------ Supplied records ------

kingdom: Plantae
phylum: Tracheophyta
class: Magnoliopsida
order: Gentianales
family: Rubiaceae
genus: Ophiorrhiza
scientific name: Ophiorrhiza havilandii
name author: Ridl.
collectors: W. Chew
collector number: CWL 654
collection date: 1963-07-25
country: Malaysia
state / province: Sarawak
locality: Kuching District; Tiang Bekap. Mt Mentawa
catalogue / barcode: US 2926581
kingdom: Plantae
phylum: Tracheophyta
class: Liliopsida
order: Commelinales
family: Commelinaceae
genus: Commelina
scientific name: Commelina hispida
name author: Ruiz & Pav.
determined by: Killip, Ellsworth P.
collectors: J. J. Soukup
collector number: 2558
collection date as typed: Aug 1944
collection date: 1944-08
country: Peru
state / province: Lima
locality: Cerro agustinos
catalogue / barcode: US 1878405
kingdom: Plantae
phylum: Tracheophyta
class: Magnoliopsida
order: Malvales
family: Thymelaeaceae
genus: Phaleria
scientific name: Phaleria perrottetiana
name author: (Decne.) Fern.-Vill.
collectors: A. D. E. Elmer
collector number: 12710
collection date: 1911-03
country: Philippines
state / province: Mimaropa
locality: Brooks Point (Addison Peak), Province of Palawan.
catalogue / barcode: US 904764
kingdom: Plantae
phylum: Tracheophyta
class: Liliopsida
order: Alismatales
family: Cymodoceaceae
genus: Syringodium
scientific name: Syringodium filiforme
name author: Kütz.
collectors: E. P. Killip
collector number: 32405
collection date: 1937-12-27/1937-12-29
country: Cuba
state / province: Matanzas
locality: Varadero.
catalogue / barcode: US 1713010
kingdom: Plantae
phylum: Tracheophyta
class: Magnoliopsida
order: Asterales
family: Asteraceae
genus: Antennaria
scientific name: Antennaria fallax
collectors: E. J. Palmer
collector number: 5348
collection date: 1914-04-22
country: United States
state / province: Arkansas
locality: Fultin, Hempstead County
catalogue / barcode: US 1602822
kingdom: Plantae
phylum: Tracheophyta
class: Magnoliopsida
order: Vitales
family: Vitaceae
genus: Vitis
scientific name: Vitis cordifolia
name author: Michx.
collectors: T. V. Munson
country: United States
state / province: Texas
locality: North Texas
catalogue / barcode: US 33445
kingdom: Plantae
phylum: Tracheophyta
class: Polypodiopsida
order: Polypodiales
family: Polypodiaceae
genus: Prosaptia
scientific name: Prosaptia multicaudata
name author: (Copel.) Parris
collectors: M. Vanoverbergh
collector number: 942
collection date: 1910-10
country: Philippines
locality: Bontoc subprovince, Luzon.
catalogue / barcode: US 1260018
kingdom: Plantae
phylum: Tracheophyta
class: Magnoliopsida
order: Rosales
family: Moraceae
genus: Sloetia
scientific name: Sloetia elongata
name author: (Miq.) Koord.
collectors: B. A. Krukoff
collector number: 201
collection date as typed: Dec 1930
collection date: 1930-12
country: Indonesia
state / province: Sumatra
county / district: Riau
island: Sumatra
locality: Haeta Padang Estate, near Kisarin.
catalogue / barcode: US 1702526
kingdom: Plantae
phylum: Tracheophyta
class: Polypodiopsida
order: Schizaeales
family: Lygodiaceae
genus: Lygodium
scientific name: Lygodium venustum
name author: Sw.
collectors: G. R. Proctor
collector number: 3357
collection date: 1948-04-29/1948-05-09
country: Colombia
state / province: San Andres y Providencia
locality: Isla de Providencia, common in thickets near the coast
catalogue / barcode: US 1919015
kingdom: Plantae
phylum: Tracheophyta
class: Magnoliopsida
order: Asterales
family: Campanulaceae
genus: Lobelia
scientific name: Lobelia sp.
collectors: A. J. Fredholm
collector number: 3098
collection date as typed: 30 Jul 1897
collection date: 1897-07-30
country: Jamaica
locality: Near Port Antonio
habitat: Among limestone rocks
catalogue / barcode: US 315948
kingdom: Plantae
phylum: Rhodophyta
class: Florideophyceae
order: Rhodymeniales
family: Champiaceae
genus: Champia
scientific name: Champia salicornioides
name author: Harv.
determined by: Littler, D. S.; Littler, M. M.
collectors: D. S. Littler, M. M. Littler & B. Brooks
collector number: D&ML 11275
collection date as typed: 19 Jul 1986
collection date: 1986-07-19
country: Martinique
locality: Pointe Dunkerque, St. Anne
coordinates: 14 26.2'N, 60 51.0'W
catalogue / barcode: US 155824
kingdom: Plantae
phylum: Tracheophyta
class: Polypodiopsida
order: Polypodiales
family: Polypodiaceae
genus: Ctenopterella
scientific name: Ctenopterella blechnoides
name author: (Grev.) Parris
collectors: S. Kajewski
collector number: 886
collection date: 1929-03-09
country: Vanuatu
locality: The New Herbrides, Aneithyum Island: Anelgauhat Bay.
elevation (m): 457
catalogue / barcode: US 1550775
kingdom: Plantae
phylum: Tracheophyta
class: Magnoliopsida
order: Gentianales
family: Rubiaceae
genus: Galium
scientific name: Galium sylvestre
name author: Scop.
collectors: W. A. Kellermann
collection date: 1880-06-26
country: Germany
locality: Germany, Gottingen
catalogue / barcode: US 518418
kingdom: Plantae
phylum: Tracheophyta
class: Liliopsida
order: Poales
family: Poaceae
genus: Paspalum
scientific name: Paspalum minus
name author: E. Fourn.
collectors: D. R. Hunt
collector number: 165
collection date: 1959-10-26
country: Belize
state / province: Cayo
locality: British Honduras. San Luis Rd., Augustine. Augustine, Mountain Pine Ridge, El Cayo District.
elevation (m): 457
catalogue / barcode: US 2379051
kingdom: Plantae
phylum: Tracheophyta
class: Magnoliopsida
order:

------

(Set problem) Write out every one of the records above again, substituting "collected by" for each occurrence of "collectors" and leaving all other text unchanged.

(Solution for this exercise)
kingdom: Plantae
phylum: Tracheophyta
class: Magnoliopsida
order: Gentianales
family: Rubiaceae
genus: Ophiorrhiza
scientific name: Ophiorrhiza havilandii
name author: Ridl.
collected by: W. Chew
collector number: CWL 654
collection date: 1963-07-25
country: Malaysia
state / province: Sarawak
locality: Kuching District; Tiang Bekap. Mt Mentawa
catalogue / barcode: US 2926581
kingdom: Plantae
phylum: Tracheophyta
class: Liliopsida
order: Commelinales
family: Commelinaceae
genus: Commelina
scientific name: Commelina hispida
name author: Ruiz & Pav.
determined by: Killip, Ellsworth P.
collected by: J. J. Soukup
collector number: 2558
collection date as typed: Aug 1944
collection date: 1944-08
country: Peru
state / province: Lima
locality: Cerro agustinos
catalogue / barcode: US 1878405
kingdom: Plantae
phylum: Tracheophyta
class: Magnoliopsida
order: Malvales
family: Thymelaeaceae
genus: Phaleria
scientific name: Phaleria perrottetiana
name author: (Decne.) Fern.-Vill.
collected by: A. D. E. Elmer
collector number: 12710
collection date: 1911-03
country: Philippines
state / province: Mimaropa
locality: Brooks Point (Addison Peak), Province of Palawan.
catalogue / barcode: US 904764
kingdom: Plantae
phylum: Tracheophyta
class: Liliopsida
order: Alismatales
family: Cymodoceaceae
genus: Syringodium
scientific name: Syringodium filiforme
name author: Kütz.
collected by: E. P. Killip
collector number: 32405
collection date: 1937-12-27/1937-12-29
country: Cuba
state / province: Matanzas
locality: Varadero.
catalogue / barcode: US 1713010
kingdom: Plantae
phylum: Tracheophyta
class: Magnoliopsida
order: Asterales
family: Asteraceae
genus: Antennaria
scientific name: Antennaria fallax
collected by: E. J. Palmer
collector number: 5348
collection date: 1914-04-22
country: United States
state / province: Arkansas
locality: Fultin, Hempstead County
catalogue / barcode: US 1602822
kingdom: Plantae
phylum: Tracheophyta
class: Magnoliopsida
order: Vitales
family: Vitaceae
genus: Vitis
scientific name: Vitis cordifolia
name author: Michx.
collected by: T. V. Munson
country: United States
state / province: Texas
locality: North Texas
catalogue / barcode: US 33445
kingdom: Plantae
phylum: Tracheophyta
class: Polypodiopsida
order: Polypodiales
family: Polypodiaceae
genus: Prosaptia
scientific name: Prosaptia multicaudata
name author: (Copel.) Parris
collected by: M. Vanoverbergh
collector number: 942
collection date: 1910-10
country: Philippines
locality: Bontoc subprovince, Luzon.
catalogue / barcode: US 1260018
kingdom: Plantae
phylum: Tracheophyta
class: Magnoliopsida
order: Rosales
family: Moraceae
genus: Sloetia
scientific name: Sloetia elongata
name author: (Miq.) Koord.
collected by: B. A. Krukoff
collector number: 201
collection date as typed: Dec 1930
collection date: 1930-12
country: Indonesia
state / province: Sumatra
county / district: Riau
island: Sumatra
locality: Haeta Padang Estate, near Kisarin.
catalogue / barcode: US 1702526
kingdom: Plantae
phylum: Tracheophyta
class: Polypodiopsida
order: Schizaeales
family: Lygodiaceae
genus: Lygodium
scientific name: Lygodium venustum
name author: Sw.
collected by: G. R. Proctor
collector number: 3357
collection date: 1948-04-29/1948-05-09
country: Colombia
state / province: San Andres y Providencia
locality: Isla de Providencia, common in thickets near the coast
catalogue / barcode: US 1919015
kingdom: Plantae
phylum: Tracheophyta
class: Magnoliopsida
order: Asterales
family: Campanulaceae
genus: Lobelia
scientific name: Lobelia sp.
collected by: A. J. Fredholm
collector number: 3098
collection date as typed: 30 Jul 1897
collection date: 1897-07-30
country: Jamaica
locality: Near Port Antonio
habitat: Among limestone rocks
catalogue / barcode: US 315948
kingdom: Plantae
phylum: Rhodophyta
class: Florideophyceae
order: Rhodymeniales
family: Champiaceae
genus: Champia
scientific name: Champia salicornioides
name author: Harv.
determined by: Littler, D. S.; Littler, M. M.
collected by: D. S. Littler, M. M. Littler & B. Brooks
collector number: D&ML 11275
collection date as typed: 19 Jul 1986
collection date: 1986-07-19
country: Martinique
locality: Pointe Dunkerque, St. Anne
coordinates: 14 26.2'N, 60 51.0'W
catalogue / barcode: US 155824
kingdom: Plantae
phylum: Tracheophyta
class: Polypodiopsida
order: Polypodiales
family: Polypodiaceae
genus: Ctenopterella
scientific name: Ctenopterella blechnoides
name author: (Grev.) Parris
collected by: S. Kajewski
collector number: 886
collection date: 1929-03-09
country: Vanuatu
locality: The New Herbrides, Aneithyum Island: Anelgauhat Bay.
elevation (m): 457
catalogue / barcode: US 1550775
kingdom: Plantae
phylum: Tracheophyta
class: Magnoliopsida
order: Gentianales
family: Rubiaceae
genus: Galium
scientific name: Galium sylvestre
name author: Scop.
collected by: W. A. Kellermann
collection date: 1880-06-26
country: Germany
locality: Germany, Gottingen
catalogue / barcode: US 518418
kingdom: Plantae
phylum: Tracheophyta
class: Liliopsida
order: Poales
family: Poaceae
genus: Paspalum
scientific name: Paspalum minus
name author: E. Fourn.
collected by: D. R. Hunt
collector number: 165
collection date: 1959-10-26
country: Belize
state / province: Cayo
locality: British Honduras. San Luis Rd., Augustine. Augustine, Mountain Pine Ridge, El Cayo District.
elevation (m): 457
catalogue / barcode: US 2379051
kingdom: Plantae
phylum: Tracheophyta
class: Magnoliopsida
order:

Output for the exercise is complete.